Pull every line containing "GAMO" from the data.

=== Record extracts ===

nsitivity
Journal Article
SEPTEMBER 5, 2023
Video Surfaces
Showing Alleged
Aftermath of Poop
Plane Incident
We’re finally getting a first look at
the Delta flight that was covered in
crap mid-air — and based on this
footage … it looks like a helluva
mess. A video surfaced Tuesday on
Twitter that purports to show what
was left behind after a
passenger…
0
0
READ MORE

===
=== Record extracts ===

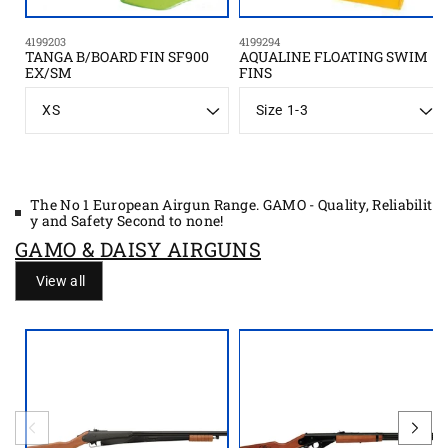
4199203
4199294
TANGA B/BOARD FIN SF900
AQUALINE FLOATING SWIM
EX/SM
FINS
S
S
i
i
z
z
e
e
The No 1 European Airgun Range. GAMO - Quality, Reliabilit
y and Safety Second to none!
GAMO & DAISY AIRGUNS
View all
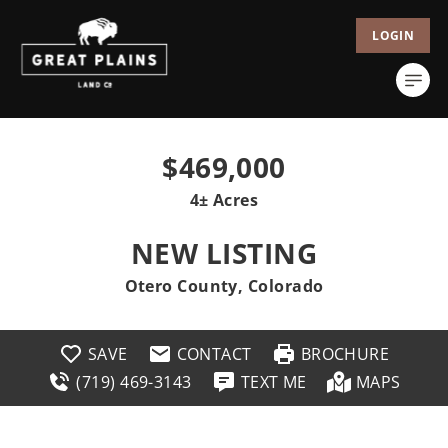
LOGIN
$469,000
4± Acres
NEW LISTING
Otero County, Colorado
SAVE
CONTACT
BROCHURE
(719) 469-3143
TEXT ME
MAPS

===

Task output:
The No 1 European Airgun Range. GAMO - Quality, Reliabilit
GAMO & DAISY AIRGUNS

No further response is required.